> [To-do item]: Pull every line of text out of the listing below and reproduce it verbatim, leaving out the pictures.
*** Block opens ***
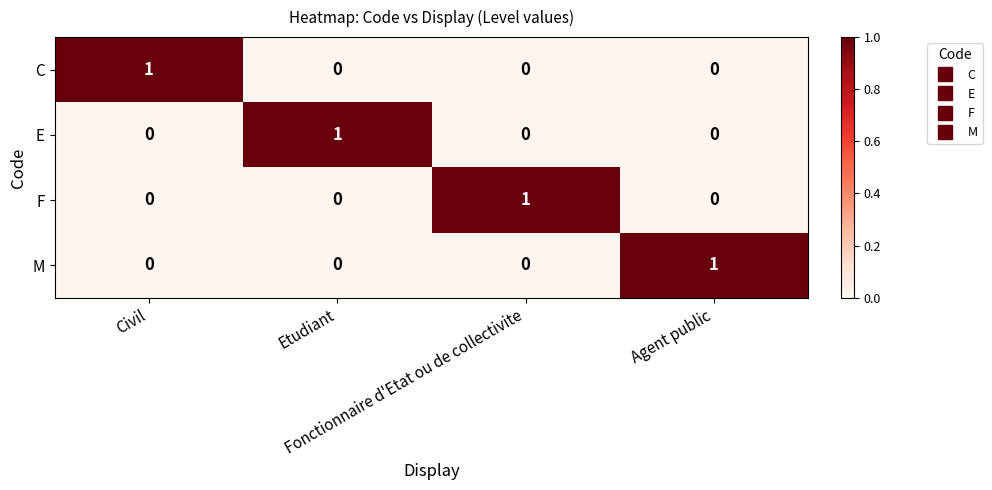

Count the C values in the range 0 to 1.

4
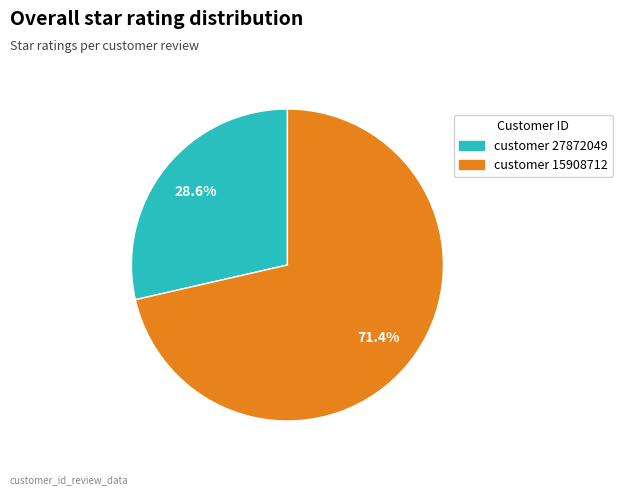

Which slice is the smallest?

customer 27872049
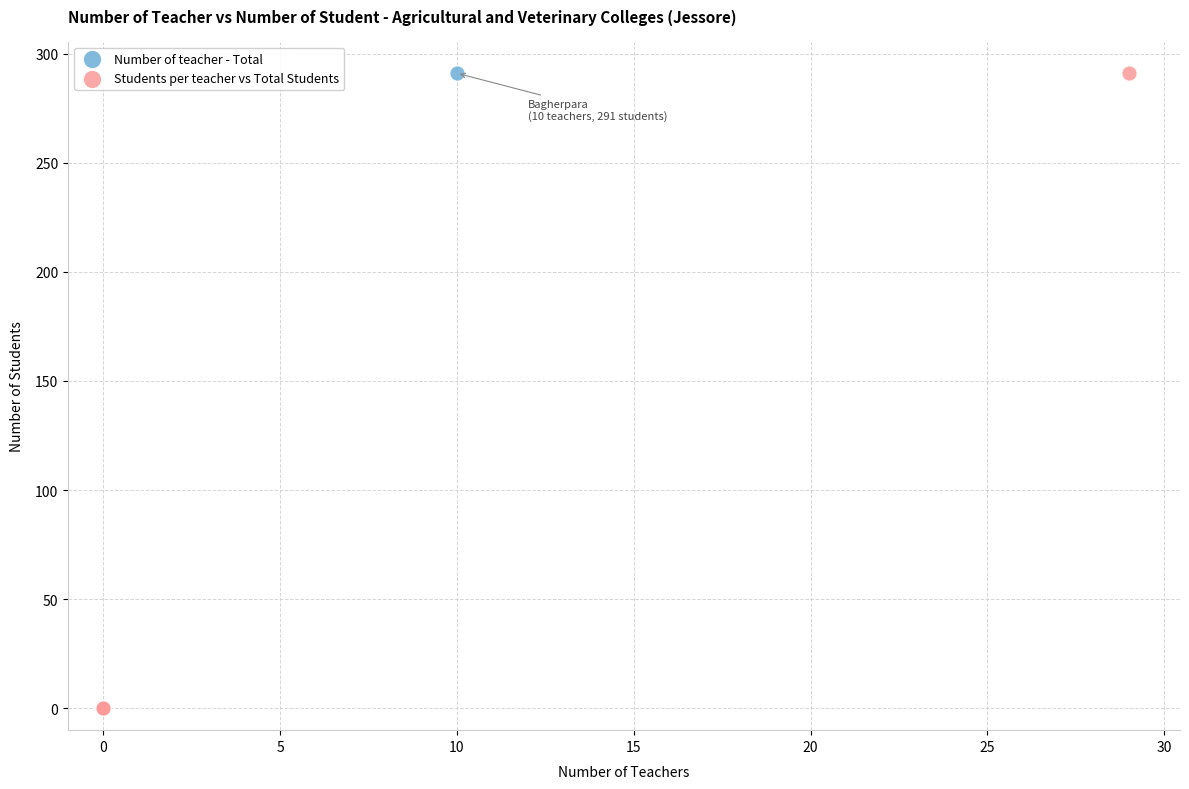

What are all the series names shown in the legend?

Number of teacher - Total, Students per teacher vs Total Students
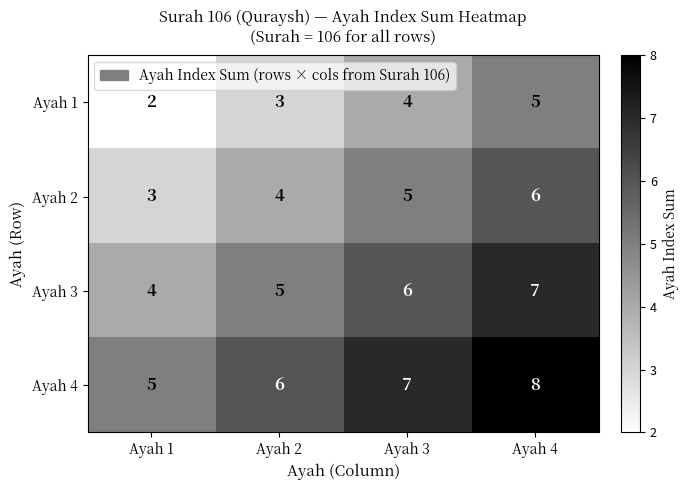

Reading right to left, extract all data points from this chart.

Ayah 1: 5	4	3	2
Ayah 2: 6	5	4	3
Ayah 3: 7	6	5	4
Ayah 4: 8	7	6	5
*** Block closes ***
> [Exercise answer]:
Count the C values in the range 0 to 1.

4

Which slice is the smallest?

customer 27872049

What are all the series names shown in the legend?

Number of teacher - Total, Students per teacher vs Total Students

Reading right to left, extract all data points from this chart.

Ayah 1: 5	4	3	2
Ayah 2: 6	5	4	3
Ayah 3: 7	6	5	4
Ayah 4: 8	7	6	5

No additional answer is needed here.